Task goal
Print, without any changes, the lines of the source data below, starting with the very first line and running down through the line that contains "<p><strong>Precio Total:</strong> <span", with both of those lines included.

[Source data]
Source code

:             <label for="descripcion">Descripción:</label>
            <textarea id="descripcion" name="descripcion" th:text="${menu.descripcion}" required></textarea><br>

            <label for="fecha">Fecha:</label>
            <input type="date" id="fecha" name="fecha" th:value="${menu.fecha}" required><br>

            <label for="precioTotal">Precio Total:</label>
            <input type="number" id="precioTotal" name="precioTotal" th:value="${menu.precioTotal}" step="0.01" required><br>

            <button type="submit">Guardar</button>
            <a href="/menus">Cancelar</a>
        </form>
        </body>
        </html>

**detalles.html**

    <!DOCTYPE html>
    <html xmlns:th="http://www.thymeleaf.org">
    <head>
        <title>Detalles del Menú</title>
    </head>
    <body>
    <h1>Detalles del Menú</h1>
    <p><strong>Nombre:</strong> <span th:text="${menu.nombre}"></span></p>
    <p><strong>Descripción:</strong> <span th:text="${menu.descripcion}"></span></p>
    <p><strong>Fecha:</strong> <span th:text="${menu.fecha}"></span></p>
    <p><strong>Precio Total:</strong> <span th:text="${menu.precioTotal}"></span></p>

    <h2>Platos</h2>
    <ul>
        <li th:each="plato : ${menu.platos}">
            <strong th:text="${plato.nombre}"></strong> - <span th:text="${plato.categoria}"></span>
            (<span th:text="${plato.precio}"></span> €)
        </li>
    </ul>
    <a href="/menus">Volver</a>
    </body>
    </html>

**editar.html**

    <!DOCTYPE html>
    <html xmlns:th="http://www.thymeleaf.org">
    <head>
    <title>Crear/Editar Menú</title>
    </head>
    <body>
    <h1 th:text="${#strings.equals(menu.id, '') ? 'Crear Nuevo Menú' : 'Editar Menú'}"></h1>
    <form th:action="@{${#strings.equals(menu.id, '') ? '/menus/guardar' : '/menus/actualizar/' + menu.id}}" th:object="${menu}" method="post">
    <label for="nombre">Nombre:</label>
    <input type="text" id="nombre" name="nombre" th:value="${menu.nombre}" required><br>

Result of the exercise
Source code

:             <label for="descripcion">Descripción:</label>
            <textarea id="descripcion" name="descripcion" th:text="${menu.descripcion}" required></textarea><br>

            <label for="fecha">Fecha:</label>
            <input type="date" id="fecha" name="fecha" th:value="${menu.fecha}" required><br>

            <label for="precioTotal">Precio Total:</label>
            <input type="number" id="precioTotal" name="precioTotal" th:value="${menu.precioTotal}" step="0.01" required><br>

            <button type="submit">Guardar</button>
            <a href="/menus">Cancelar</a>
        </form>
        </body>
        </html>

**detalles.html**

    <!DOCTYPE html>
    <html xmlns:th="http://www.thymeleaf.org">
    <head>
        <title>Detalles del Menú</title>
    </head>
    <body>
    <h1>Detalles del Menú</h1>
    <p><strong>Nombre:</strong> <span th:text="${menu.nombre}"></span></p>
    <p><strong>Descripción:</strong> <span th:text="${menu.descripcion}"></span></p>
    <p><strong>Fecha:</strong> <span th:text="${menu.fecha}"></span></p>
    <p><strong>Precio Total:</strong> <span th:text="${menu.precioTotal}"></span></p>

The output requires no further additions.